Work order:
Starting with the line that contains "11: (397, 348)" and ending with the last line of the entries, repeat exactly those lines and nothing else, pictures excluded.

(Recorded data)
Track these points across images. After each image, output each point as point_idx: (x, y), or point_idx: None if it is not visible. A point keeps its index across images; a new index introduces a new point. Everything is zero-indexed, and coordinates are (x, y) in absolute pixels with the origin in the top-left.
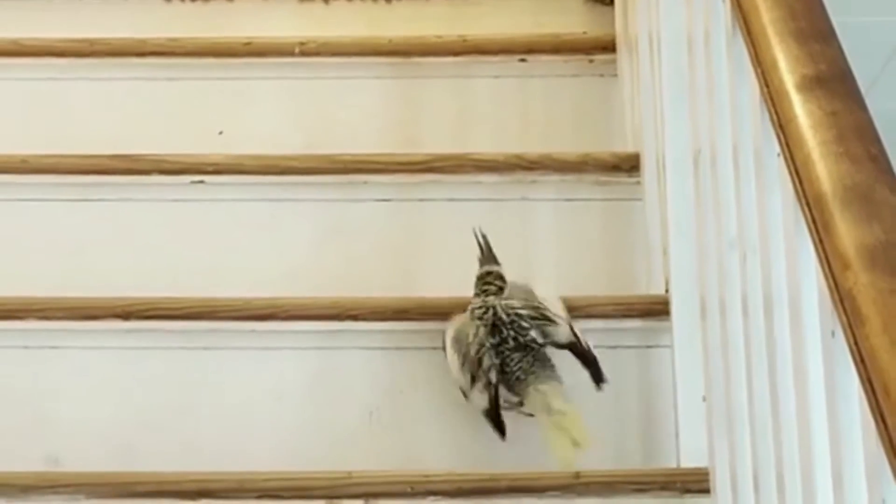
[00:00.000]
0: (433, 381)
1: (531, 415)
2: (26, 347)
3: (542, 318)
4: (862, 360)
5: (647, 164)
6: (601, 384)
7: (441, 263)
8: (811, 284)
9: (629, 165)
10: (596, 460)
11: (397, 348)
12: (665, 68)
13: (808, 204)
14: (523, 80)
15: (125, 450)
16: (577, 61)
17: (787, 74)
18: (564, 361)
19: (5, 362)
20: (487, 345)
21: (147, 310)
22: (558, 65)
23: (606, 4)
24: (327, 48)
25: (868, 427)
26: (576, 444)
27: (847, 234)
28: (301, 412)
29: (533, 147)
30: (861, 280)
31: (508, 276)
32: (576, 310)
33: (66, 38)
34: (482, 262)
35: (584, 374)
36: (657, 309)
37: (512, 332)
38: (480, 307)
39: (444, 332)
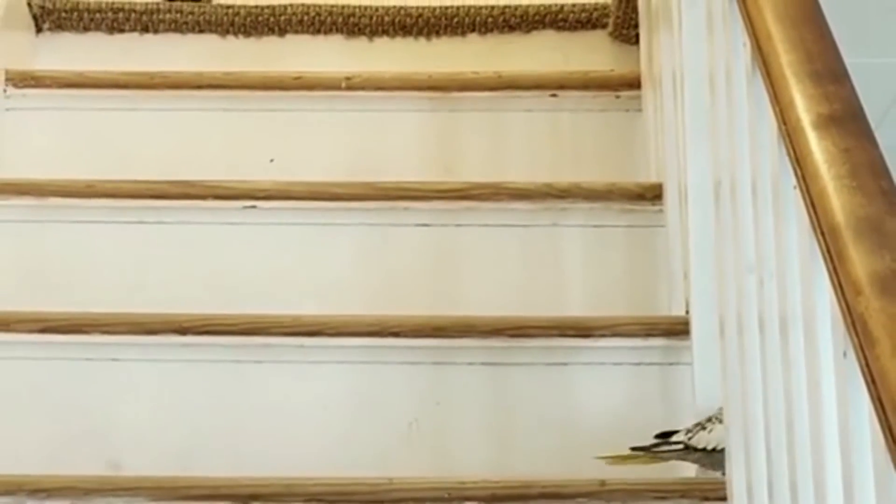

Result of this task:
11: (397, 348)
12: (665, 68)
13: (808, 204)
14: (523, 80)
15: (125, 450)
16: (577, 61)
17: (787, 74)
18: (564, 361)
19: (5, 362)
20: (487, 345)
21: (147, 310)
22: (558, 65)
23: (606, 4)
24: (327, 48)
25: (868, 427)
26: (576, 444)
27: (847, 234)
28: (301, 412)
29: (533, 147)
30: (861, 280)
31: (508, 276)
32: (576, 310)
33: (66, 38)
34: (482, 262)
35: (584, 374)
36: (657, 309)
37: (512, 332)
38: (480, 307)
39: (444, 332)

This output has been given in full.